The first record I ever bought with my own money was a 45 of Van Halen covering Roy Orbison’s classic “Pretty Woman.” For neophyte pickers in the 1980s, Eddie Van Halen represented the gold standard of six-string virtuosity; though I soon learned that EVH’s speed and dexterity weren’t the only measures of instrumental talent, for years he defined how rock guitars were supposed to sound and how rock guitarists were supposed to play. The entire debut Van Halen album, later cuts like “Dance the Night Away,” “Mean Streets,” “Dead or Alive,” “Hot For Teacher,” and Sammy Hagar material including “Why Can’t This Be Love,” remain personal favourites. Van Halen rules, or at least presides. Or administers. Whatever.
Monk’s memoir, Runnin’ With the Devil, remembers his work steering the band from their first national tours as a newly signed Warner Brothers act to the huge success of 1984, after which he was dismissed (his non-disclosure agreement only recently elapsed, hence the book), while vocalist David Lee Roth embarked on a fitful solo career, and the Hagar-fronted model enjoyed a few more years of mainstream popularity, before again disintegrating. While Van Halen’s substance and personnel issues are no secret (Roth and Hagar have both issued autobiographies), Monk still dishes some disturbing dirt: Eddie, an accomplished musician but unsophisticated young man, worried about a prospective paternity suit from a woman with whom he’d only had oral sex; brother Alex was a catastrophically insecure full-blown alcoholic who confessed to the manager that he occasionally crawled into his parents’ bed, toting a loaded shotgun, to snuggle between Mr. and Mrs. Van Halen; at one fateful meeting loyal bassist Mike Anthony was heartlessly reduced to a mere employee by the siblings, whereby his only earnings would come from his share of merchandise revenue. Booze, cocaine, weed, venereal disease, and animosity – Ed and Alex would revert to their native Dutch during fistfights – were staple elements of the Van Halen environment circa 1980.
Runnin’ With the Devil emphasizes the quartet’s identity as “party rock,” and Monk describes how EVH typically conversed in a “stoner-surfer patois” backstage – which indicates Van Halen’s biggest strength and greatest weakness. Whereas other groups dreamed of making it big in an idealized southern California, this one was already there from the start. Everything the up-and-coming Led Zeppelin, Black Sabbath, AC/DC, Aerosmith, Lynyrd Skynyrd, and ZZ Top aspired to – beautiful women, plentiful drugs, indulgent record labels, access to state-of-the-art musical and recording equipment in the show business capital of the world – the members of Van Halen grew up with.
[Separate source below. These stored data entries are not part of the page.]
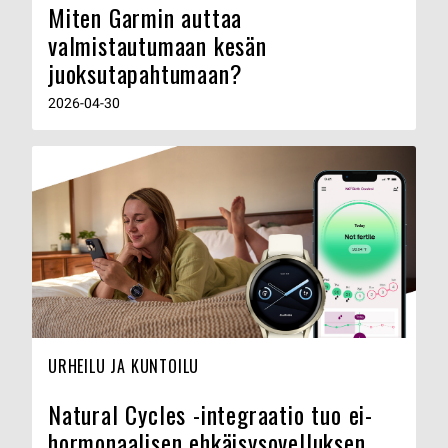
Miten Garmin auttaa
valmistautumaan kesän
juoksutapahtumaan?
2026-04-30
URHEILU JA KUNTOILU
Natural Cycles -integraatio tuo ei-
hormonaalisen ehkäisysovelluksen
They began their professional lives in a rock culture that Zeppelin, Sabbath, and for that matter the Beach Boys had to invent for themselves. There was thus never much mystery or depth to Van Halen, nor to the Hollywood hair-metal outfits (Poison, Bon Jovi, Motley Crue, Ratt, et al) who came in their wake; this was happy hard rock for the Ronald Reagan decade. As well, Eddie’s fretboard fluency was too often grafted on to forgettable songs, as the solos and incidental licks on routine boogies such as “Unchained,” “I’ll Wait,” or “Everybody Wants Some” made them sound more exciting than they really were, and the formula of technically flamboyant guitarist backed by enabling sidemen wore thin ere long. In the prime years that Runnin’ With the Devil covers, Van Halen were a great band, but the narrative also exposes how the seeds of their demise were there from the beginning, sprouting in the high schools, shopping malls, freeways, arenas and hotel rooms of sunny, suburban, surfeited USA.